▶ **YOUR TASK**: Transcribe all records verbatim.

***

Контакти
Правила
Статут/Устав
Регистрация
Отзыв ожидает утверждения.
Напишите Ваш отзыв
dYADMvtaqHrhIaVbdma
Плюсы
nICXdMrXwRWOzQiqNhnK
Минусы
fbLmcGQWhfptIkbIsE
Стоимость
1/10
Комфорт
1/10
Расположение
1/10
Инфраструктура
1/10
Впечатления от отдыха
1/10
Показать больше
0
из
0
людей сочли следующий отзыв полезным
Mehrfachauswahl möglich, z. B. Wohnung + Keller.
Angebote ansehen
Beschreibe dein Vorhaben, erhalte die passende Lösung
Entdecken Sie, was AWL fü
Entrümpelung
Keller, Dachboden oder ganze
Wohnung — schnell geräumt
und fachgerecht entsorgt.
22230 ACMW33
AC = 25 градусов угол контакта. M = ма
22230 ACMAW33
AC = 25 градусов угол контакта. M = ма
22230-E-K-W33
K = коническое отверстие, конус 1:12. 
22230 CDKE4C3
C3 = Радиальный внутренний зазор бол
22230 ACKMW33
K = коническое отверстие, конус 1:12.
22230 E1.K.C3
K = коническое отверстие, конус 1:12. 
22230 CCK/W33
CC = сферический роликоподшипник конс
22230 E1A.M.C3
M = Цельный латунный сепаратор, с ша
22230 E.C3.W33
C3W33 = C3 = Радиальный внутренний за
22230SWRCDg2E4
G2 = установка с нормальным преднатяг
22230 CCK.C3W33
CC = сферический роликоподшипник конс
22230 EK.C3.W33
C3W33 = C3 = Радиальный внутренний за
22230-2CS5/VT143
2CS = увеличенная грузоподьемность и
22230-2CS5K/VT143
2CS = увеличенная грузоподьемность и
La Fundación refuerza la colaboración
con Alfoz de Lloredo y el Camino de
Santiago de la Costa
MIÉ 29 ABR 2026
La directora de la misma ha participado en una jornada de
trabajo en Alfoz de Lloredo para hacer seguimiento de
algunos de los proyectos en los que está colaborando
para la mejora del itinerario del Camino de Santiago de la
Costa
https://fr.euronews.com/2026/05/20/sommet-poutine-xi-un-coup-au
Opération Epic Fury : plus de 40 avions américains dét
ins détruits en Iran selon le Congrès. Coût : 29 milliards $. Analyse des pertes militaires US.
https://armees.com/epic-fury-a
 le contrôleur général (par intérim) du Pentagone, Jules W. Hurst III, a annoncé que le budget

***

▶ **WORKED SOLUTION**:
Контакти
Правила
Статут/Устав
Регистрация
Отзыв ожидает утверждения.
Напишите Ваш отзыв
dYADMvtaqHrhIaVbdma
Плюсы
nICXdMrXwRWOzQiqNhnK
Минусы
fbLmcGQWhfptIkbIsE
Стоимость
1/10
Комфорт
1/10
Расположение
1/10
Инфраструктура
1/10
Впечатления от отдыха
1/10
Показать больше
0
из
0
людей сочли следующий отзыв полезным
Mehrfachauswahl möglich, z. B. Wohnung + Keller.
Angebote ansehen
Beschreibe dein Vorhaben, erhalte die passende Lösung
Entdecken Sie, was AWL fü
Entrümpelung
Keller, Dachboden oder ganze
Wohnung — schnell geräumt
und fachgerecht entsorgt.
22230 ACMW33
AC = 25 градусов угол контакта. M = ма
22230 ACMAW33
AC = 25 градусов угол контакта. M = ма
22230-E-K-W33
K = коническое отверстие, конус 1:12. 
22230 CDKE4C3
C3 = Радиальный внутренний зазор бол
22230 ACKMW33
K = коническое отверстие, конус 1:12.
22230 E1.K.C3
K = коническое отверстие, конус 1:12. 
22230 CCK/W33
CC = сферический роликоподшипник конс
22230 E1A.M.C3
M = Цельный латунный сепаратор, с ша
22230 E.C3.W33
C3W33 = C3 = Радиальный внутренний за
22230SWRCDg2E4
G2 = установка с нормальным преднатяг
22230 CCK.C3W33
CC = сферический роликоподшипник конс
22230 EK.C3.W33
C3W33 = C3 = Радиальный внутренний за
22230-2CS5/VT143
2CS = увеличенная грузоподьемность и
22230-2CS5K/VT143
2CS = увеличенная грузоподьемность и
La Fundación refuerza la colaboración
con Alfoz de Lloredo y el Camino de
Santiago de la Costa
MIÉ 29 ABR 2026
La directora de la misma ha participado en una jornada de
trabajo en Alfoz de Lloredo para hacer seguimiento de
algunos de los proyectos en los que está colaborando
para la mejora del itinerario del Camino de Santiago de la
Costa
https://fr.euronews.com/2026/05/20/sommet-poutine-xi-un-coup-au
Opération Epic Fury : plus de 40 avions américains dét
ins détruits en Iran selon le Congrès. Coût : 29 milliards $. Analyse des pertes militaires US.
https://armees.com/epic-fury-a
 le contrôleur général (par intérim) du Pentagone, Jules W. Hurst III, a annoncé que le budget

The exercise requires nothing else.